Work to complete:
Every line of the material needs an exact copy, apart from the images.

Given information:
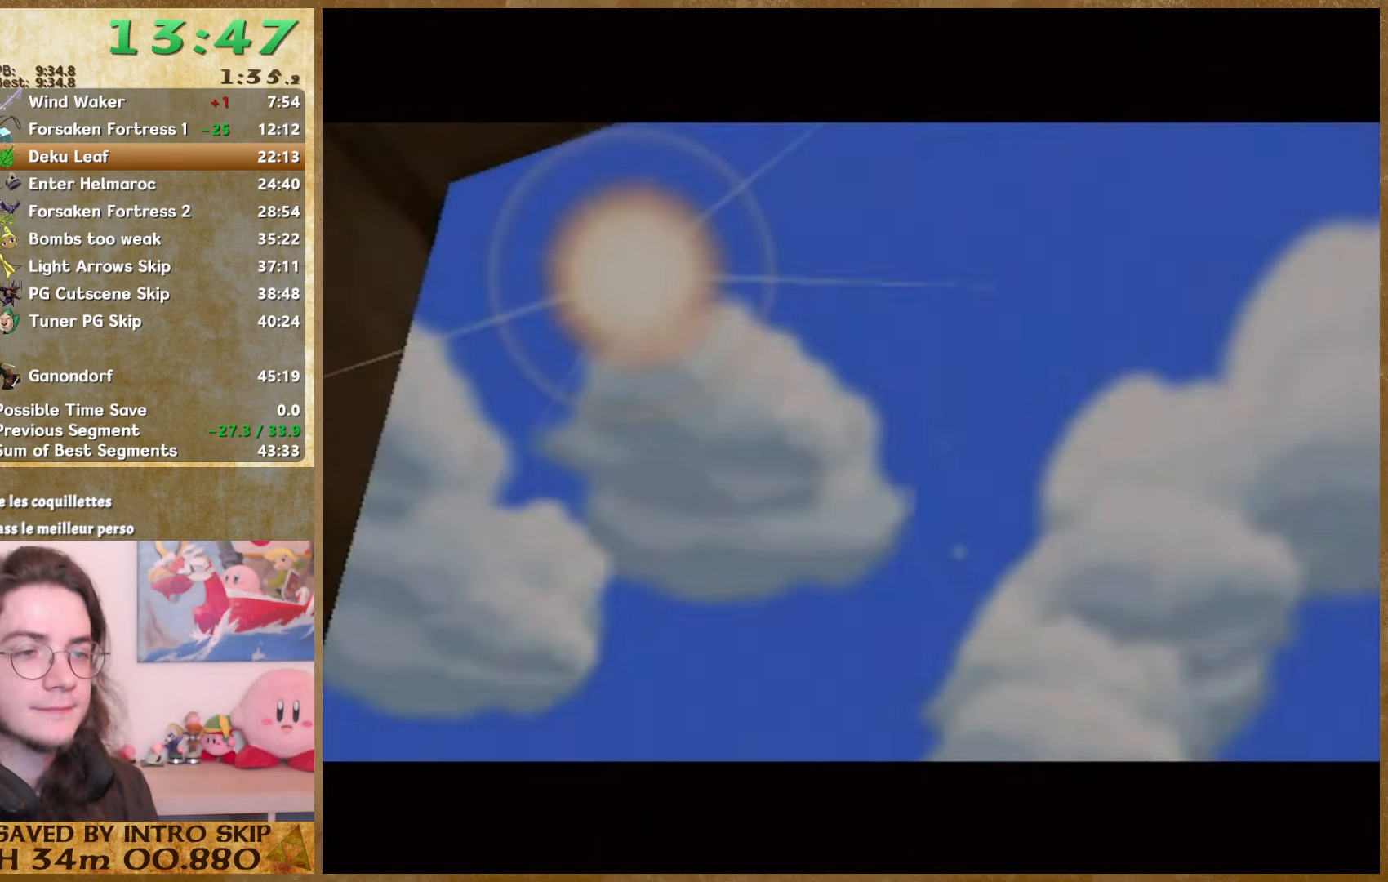
{"buttons": ["A"], "left_stick": "center", "right_stick": "center", "events": [[67, "B", "down"], [134, "A", "down"], [134, "B", "up"], [234, "A", "up"], [234, "B", "down"], [300, "B", "up"], [334, "A", "down"], [400, "A", "up"], [400, "B", "down"], [500, "A", "down"], [500, "B", "up"]]}
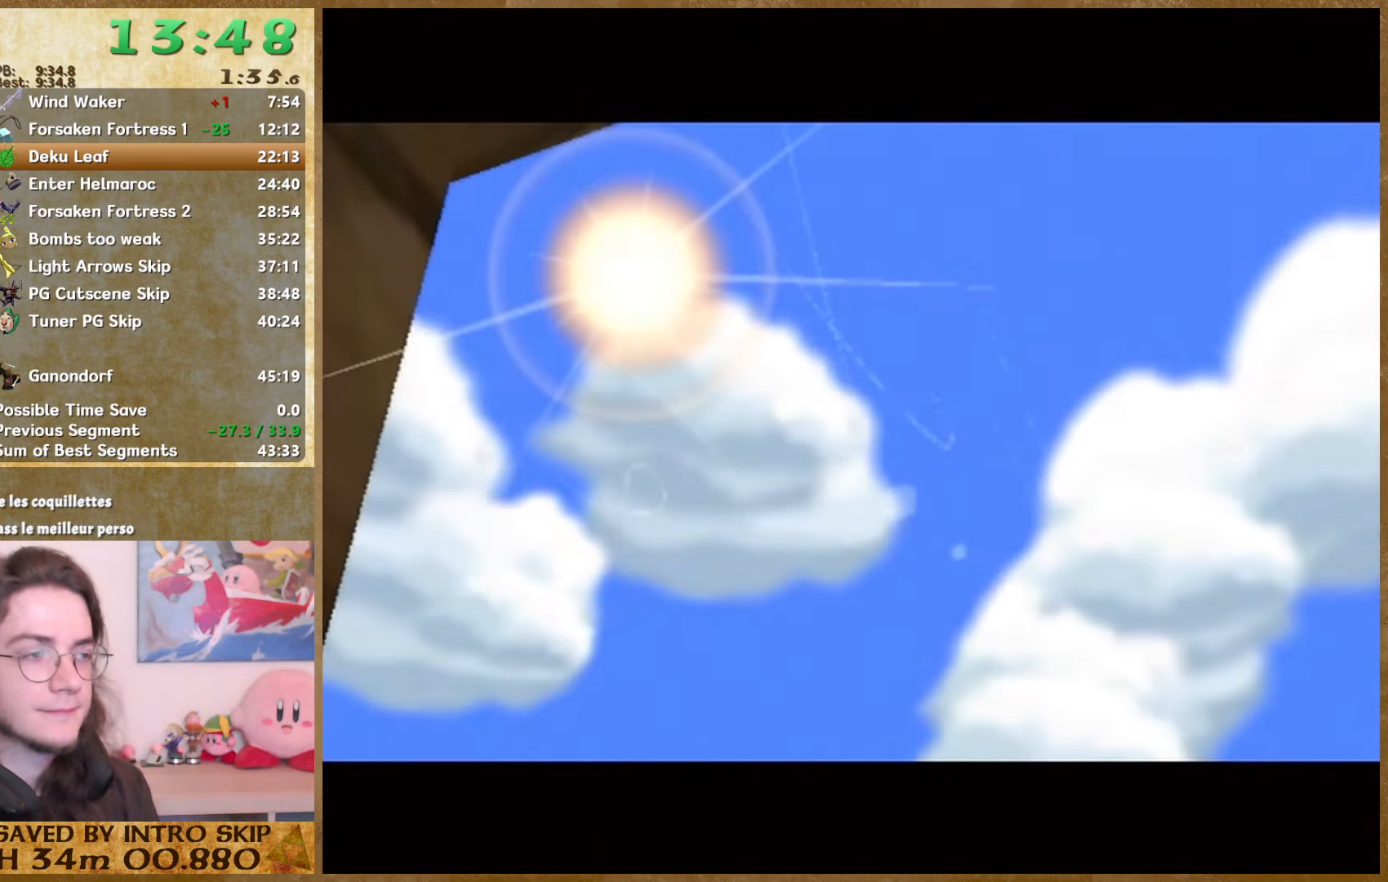
{"buttons": [], "left_stick": "center", "right_stick": "center", "events": [[67, "B", "down"], [100, "B", "up"], [200, "A", "up"], [200, "B", "down"], [267, "B", "up"], [300, "A", "down"], [367, "B", "down"], [400, "B", "up"], [500, "A", "up"]]}
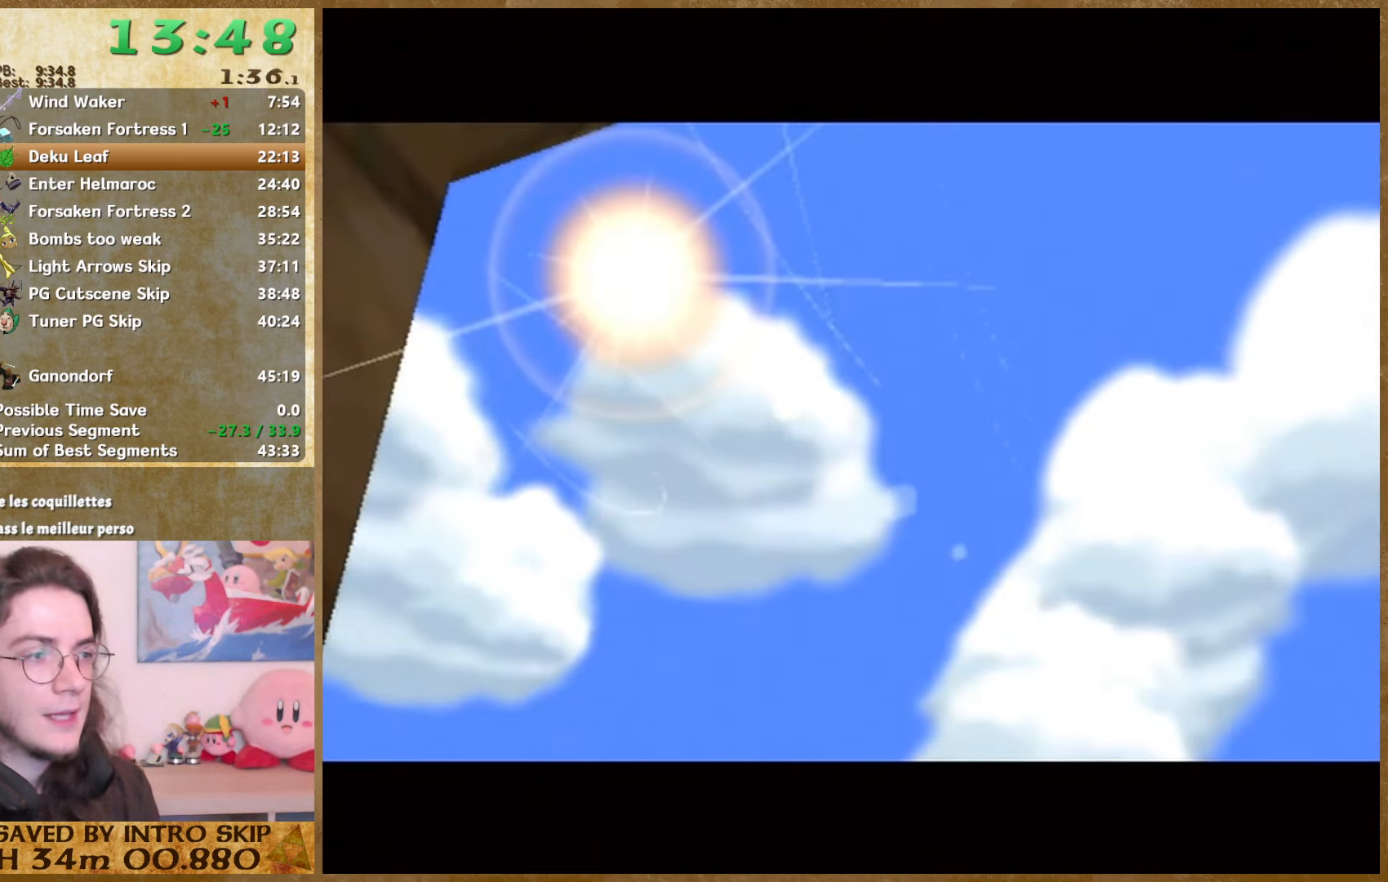
{"buttons": ["B"], "left_stick": "center", "right_stick": "center", "events": [[34, "B", "down"], [67, "A", "down"], [67, "B", "up"], [167, "A", "up"], [167, "B", "down"], [234, "B", "up"], [334, "B", "down"], [434, "B", "up"], [500, "B", "down"]]}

The answer:
{"buttons": ["A"], "left_stick": "center", "right_stick": "center", "events": [[67, "B", "down"], [134, "A", "down"], [134, "B", "up"], [234, "A", "up"], [234, "B", "down"], [300, "B", "up"], [334, "A", "down"], [400, "A", "up"], [400, "B", "down"], [500, "A", "down"], [500, "B", "up"]]}
{"buttons": [], "left_stick": "center", "right_stick": "center", "events": [[67, "B", "down"], [100, "B", "up"], [200, "A", "up"], [200, "B", "down"], [267, "B", "up"], [300, "A", "down"], [367, "B", "down"], [400, "B", "up"], [500, "A", "up"]]}
{"buttons": ["B"], "left_stick": "center", "right_stick": "center", "events": [[34, "B", "down"], [67, "A", "down"], [67, "B", "up"], [167, "A", "up"], [167, "B", "down"], [234, "B", "up"], [334, "B", "down"], [434, "B", "up"], [500, "B", "down"]]}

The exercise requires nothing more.